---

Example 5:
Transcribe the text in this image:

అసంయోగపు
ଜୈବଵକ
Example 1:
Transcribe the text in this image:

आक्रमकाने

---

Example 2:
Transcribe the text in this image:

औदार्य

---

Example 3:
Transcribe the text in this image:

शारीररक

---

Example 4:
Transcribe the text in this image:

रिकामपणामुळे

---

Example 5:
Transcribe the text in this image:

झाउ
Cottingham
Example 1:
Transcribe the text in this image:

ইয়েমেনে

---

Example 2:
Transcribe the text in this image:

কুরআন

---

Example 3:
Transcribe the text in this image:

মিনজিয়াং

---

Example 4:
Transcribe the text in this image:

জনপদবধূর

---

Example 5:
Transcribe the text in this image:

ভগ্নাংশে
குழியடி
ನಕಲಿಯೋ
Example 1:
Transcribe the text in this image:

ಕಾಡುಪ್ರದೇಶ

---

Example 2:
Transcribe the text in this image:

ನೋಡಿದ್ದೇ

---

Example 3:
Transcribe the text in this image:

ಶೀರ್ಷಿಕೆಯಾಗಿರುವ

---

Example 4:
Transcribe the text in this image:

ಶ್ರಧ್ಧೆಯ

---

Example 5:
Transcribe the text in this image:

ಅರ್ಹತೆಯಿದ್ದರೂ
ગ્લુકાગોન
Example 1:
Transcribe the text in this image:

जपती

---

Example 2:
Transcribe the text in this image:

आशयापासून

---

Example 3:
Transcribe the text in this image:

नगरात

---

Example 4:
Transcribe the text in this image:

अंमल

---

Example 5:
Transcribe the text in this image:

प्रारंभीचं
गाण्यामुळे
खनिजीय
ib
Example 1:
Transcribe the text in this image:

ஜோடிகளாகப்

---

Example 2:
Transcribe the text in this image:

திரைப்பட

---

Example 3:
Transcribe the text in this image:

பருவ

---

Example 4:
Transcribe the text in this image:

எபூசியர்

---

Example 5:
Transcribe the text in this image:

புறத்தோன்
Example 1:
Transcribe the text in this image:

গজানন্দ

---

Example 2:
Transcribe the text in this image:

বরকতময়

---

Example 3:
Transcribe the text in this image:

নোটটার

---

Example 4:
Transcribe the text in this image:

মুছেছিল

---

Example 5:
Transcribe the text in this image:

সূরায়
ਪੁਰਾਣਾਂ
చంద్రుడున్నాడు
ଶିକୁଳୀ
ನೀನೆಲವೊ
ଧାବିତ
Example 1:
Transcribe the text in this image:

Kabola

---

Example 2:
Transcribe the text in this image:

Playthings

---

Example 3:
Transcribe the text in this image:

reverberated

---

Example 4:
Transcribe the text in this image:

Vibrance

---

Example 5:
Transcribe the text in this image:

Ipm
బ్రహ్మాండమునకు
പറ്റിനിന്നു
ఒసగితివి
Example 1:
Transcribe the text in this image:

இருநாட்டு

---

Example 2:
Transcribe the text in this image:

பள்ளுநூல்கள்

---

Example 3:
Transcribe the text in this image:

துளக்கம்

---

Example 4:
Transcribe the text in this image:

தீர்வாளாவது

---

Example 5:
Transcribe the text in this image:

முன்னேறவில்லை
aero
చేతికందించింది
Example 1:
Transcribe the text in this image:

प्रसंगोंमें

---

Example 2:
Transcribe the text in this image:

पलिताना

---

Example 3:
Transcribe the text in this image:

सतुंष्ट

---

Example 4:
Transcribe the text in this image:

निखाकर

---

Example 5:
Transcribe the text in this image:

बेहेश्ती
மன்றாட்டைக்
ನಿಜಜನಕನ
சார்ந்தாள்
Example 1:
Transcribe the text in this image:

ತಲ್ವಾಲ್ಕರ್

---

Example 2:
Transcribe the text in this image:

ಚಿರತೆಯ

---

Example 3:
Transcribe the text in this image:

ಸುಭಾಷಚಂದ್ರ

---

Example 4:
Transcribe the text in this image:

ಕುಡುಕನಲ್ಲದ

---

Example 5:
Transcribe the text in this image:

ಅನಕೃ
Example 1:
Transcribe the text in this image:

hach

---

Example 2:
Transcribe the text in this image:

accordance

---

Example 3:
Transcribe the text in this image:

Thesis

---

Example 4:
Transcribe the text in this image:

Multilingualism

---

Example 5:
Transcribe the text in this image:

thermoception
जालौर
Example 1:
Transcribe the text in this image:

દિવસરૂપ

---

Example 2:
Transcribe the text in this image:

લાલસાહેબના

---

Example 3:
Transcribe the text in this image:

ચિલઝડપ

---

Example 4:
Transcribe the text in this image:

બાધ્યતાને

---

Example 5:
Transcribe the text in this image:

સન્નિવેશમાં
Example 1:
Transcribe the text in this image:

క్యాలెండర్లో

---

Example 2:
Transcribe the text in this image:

● ● ● ● ●

Work to complete >> Each record must be returned exactly as it is written.

Output for this exercise >>
---

Example 5:
Transcribe the text in this image:

అసంయోగపు
ଜୈବଵକ
Example 1:
Transcribe the text in this image:

आक्रमकाने

---

Example 2:
Transcribe the text in this image:

औदार्य

---

Example 3:
Transcribe the text in this image:

शारीररक

---

Example 4:
Transcribe the text in this image:

रिकामपणामुळे

---

Example 5:
Transcribe the text in this image:

झाउ
Cottingham
Example 1:
Transcribe the text in this image:

ইয়েমেনে

---

Example 2:
Transcribe the text in this image:

কুরআন

---

Example 3:
Transcribe the text in this image:

মিনজিয়াং

---

Example 4:
Transcribe the text in this image:

জনপদবধূর

---

Example 5:
Transcribe the text in this image:

ভগ্নাংশে
குழியடி
ನಕಲಿಯೋ
Example 1:
Transcribe the text in this image:

ಕಾಡುಪ್ರದೇಶ

---

Example 2:
Transcribe the text in this image:

ನೋಡಿದ್ದೇ

---

Example 3:
Transcribe the text in this image:

ಶೀರ್ಷಿಕೆಯಾಗಿರುವ

---

Example 4:
Transcribe the text in this image:

ಶ್ರಧ್ಧೆಯ

---

Example 5:
Transcribe the text in this image:

ಅರ್ಹತೆಯಿದ್ದರೂ
ગ્લુકાગોન
Example 1:
Transcribe the text in this image:

जपती

---

Example 2:
Transcribe the text in this image:

आशयापासून

---

Example 3:
Transcribe the text in this image:

नगरात

---

Example 4:
Transcribe the text in this image:

अंमल

---

Example 5:
Transcribe the text in this image:

प्रारंभीचं
गाण्यामुळे
खनिजीय
ib
Example 1:
Transcribe the text in this image:

ஜோடிகளாகப்

---

Example 2:
Transcribe the text in this image:

திரைப்பட

---

Example 3:
Transcribe the text in this image:

பருவ

---

Example 4:
Transcribe the text in this image:

எபூசியர்

---

Example 5:
Transcribe the text in this image:

புறத்தோன்
Example 1:
Transcribe the text in this image:

গজানন্দ

---

Example 2:
Transcribe the text in this image:

বরকতময়

---

Example 3:
Transcribe the text in this image:

নোটটার

---

Example 4:
Transcribe the text in this image:

মুছেছিল

---

Example 5:
Transcribe the text in this image:

সূরায়
ਪੁਰਾਣਾਂ
చంద్రుడున్నాడు
ଶିକୁଳୀ
ನೀನೆಲವೊ
ଧାବିତ
Example 1:
Transcribe the text in this image:

Kabola

---

Example 2:
Transcribe the text in this image:

Playthings

---

Example 3:
Transcribe the text in this image:

reverberated

---

Example 4:
Transcribe the text in this image:

Vibrance

---

Example 5:
Transcribe the text in this image:

Ipm
బ్రహ్మాండమునకు
പറ്റിനിന്നു
ఒసగితివి
Example 1:
Transcribe the text in this image:

இருநாட்டு

---

Example 2:
Transcribe the text in this image:

பள்ளுநூல்கள்

---

Example 3:
Transcribe the text in this image:

துளக்கம்

---

Example 4:
Transcribe the text in this image:

தீர்வாளாவது

---

Example 5:
Transcribe the text in this image:

முன்னேறவில்லை
aero
చేతికందించింది
Example 1:
Transcribe the text in this image:

प्रसंगोंमें

---

Example 2:
Transcribe the text in this image:

पलिताना

---

Example 3:
Transcribe the text in this image:

सतुंष्ट

---

Example 4:
Transcribe the text in this image:

निखाकर

---

Example 5:
Transcribe the text in this image:

बेहेश्ती
மன்றாட்டைக்
ನಿಜಜನಕನ
சார்ந்தாள்
Example 1:
Transcribe the text in this image:

ತಲ್ವಾಲ್ಕರ್

---

Example 2:
Transcribe the text in this image:

ಚಿರತೆಯ

---

Example 3:
Transcribe the text in this image:

ಸುಭಾಷಚಂದ್ರ

---

Example 4:
Transcribe the text in this image:

ಕುಡುಕನಲ್ಲದ

---

Example 5:
Transcribe the text in this image:

ಅನಕೃ
Example 1:
Transcribe the text in this image:

hach

---

Example 2:
Transcribe the text in this image:

accordance

---

Example 3:
Transcribe the text in this image:

Thesis

---

Example 4:
Transcribe the text in this image:

Multilingualism

---

Example 5:
Transcribe the text in this image:

thermoception
जालौर
Example 1:
Transcribe the text in this image:

દિવસરૂપ

---

Example 2:
Transcribe the text in this image:

લાલસાહેબના

---

Example 3:
Transcribe the text in this image:

ચિલઝડપ

---

Example 4:
Transcribe the text in this image:

બાધ્યતાને

---

Example 5:
Transcribe the text in this image:

સન્નિવેશમાં
Example 1:
Transcribe the text in this image:

క్యాలెండర్లో

---

Example 2:
Transcribe the text in this image:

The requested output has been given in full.